(Stored data entries)
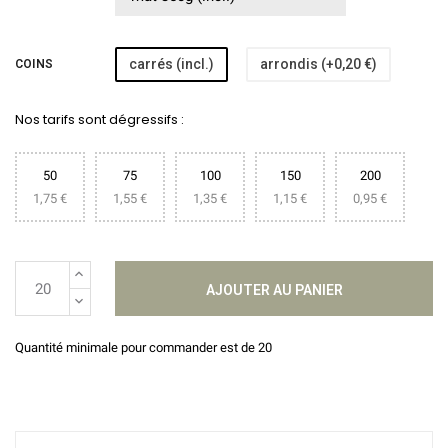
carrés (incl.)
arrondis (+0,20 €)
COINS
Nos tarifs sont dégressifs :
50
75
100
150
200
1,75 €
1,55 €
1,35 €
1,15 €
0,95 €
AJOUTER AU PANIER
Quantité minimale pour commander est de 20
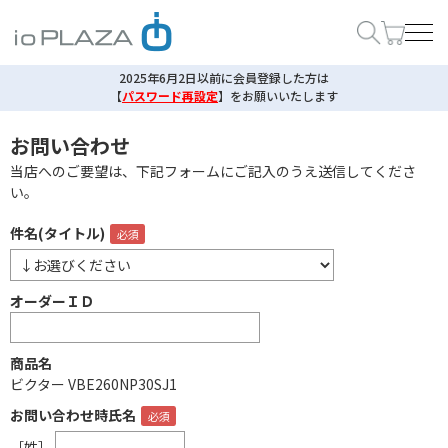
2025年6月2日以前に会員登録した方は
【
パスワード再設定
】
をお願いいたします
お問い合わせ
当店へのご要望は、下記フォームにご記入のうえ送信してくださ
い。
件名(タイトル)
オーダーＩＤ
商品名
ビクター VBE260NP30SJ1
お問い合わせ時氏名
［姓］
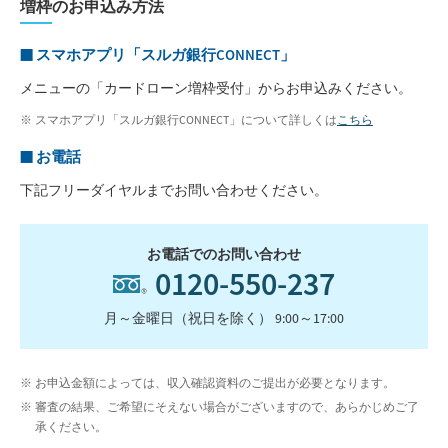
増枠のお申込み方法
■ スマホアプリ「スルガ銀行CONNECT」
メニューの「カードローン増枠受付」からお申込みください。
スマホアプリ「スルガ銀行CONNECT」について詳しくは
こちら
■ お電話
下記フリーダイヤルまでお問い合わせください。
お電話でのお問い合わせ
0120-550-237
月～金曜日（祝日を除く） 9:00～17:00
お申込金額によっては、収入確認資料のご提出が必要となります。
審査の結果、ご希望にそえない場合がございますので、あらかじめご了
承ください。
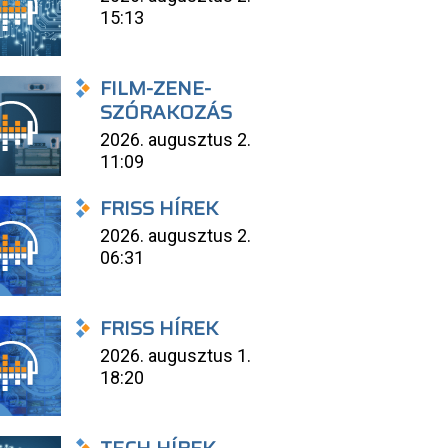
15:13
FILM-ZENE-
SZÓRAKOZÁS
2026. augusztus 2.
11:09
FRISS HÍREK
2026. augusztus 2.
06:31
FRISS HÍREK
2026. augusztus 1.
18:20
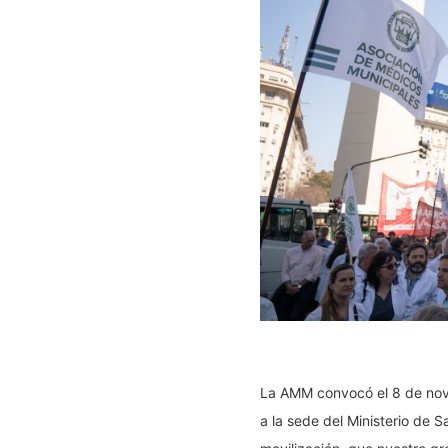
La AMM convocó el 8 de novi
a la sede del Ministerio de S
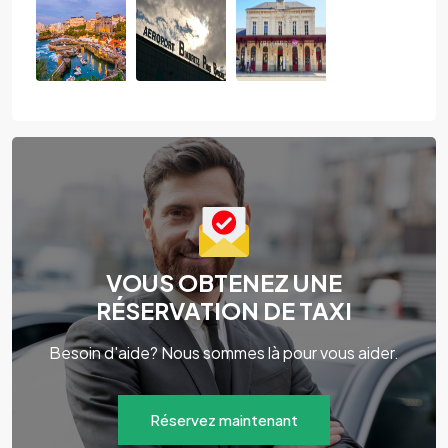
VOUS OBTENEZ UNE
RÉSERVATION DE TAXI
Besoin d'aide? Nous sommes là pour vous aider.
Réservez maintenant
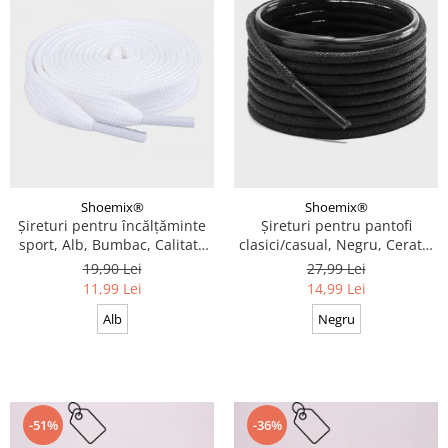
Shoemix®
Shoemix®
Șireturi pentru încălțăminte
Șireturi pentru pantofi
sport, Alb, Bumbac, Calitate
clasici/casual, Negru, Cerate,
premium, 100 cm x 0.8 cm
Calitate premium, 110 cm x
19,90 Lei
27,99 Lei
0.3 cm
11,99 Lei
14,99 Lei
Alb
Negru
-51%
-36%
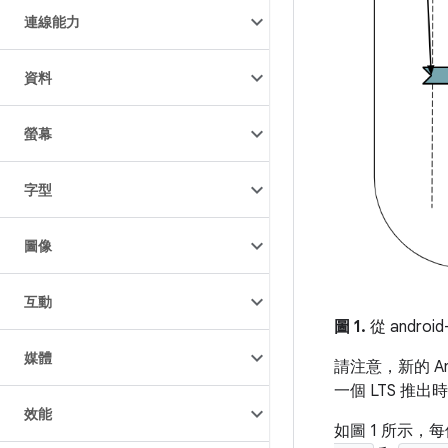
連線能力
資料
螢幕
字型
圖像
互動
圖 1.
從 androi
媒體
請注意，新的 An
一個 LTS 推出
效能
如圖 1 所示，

Assigned task
Where a line contains "スマホアプリ「スルガ銀行CONNECT」について詳しくは", begin there and set down exactly each line through the end of the data above, omitting any pictures.

Exercise answer
スマホアプリ「スルガ銀行CONNECT」について詳しくは
こちら
■ お電話
下記フリーダイヤルまでお問い合わせください。
お電話でのお問い合わせ
0120-550-237
月～金曜日（祝日を除く） 9:00～17:00
お申込金額によっては、収入確認資料のご提出が必要となります。
審査の結果、ご希望にそえない場合がございますので、あらかじめご了
承ください。
15:13
FILM-ZENE-
SZÓRAKOZÁS
2026. augusztus 2.
11:09
FRISS HÍREK
2026. augusztus 2.
06:31
FRISS HÍREK
2026. augusztus 1.
18:20
La AMM convocó el 8 de novi
a la sede del Ministerio de S
VOUS OBTENEZ UNE
RÉSERVATION DE TAXI
Besoin d'aide? Nous sommes là pour vous aider.
Réservez maintenant
Shoemix®
Shoemix®
Șireturi pentru încălțăminte
Șireturi pentru pantofi
sport, Alb, Bumbac, Calitate
clasici/casual, Negru, Cerate,
premium, 100 cm x 0.8 cm
Calitate premium, 110 cm x
19,90 Lei
27,99 Lei
0.3 cm
11,99 Lei
14,99 Lei
Alb
Negru
-51%
-36%
連線能力
資料
螢幕
字型
圖像
互動
圖 1.
從 androi
媒體
請注意，新的 An
一個 LTS 推出
效能
如圖 1 所示，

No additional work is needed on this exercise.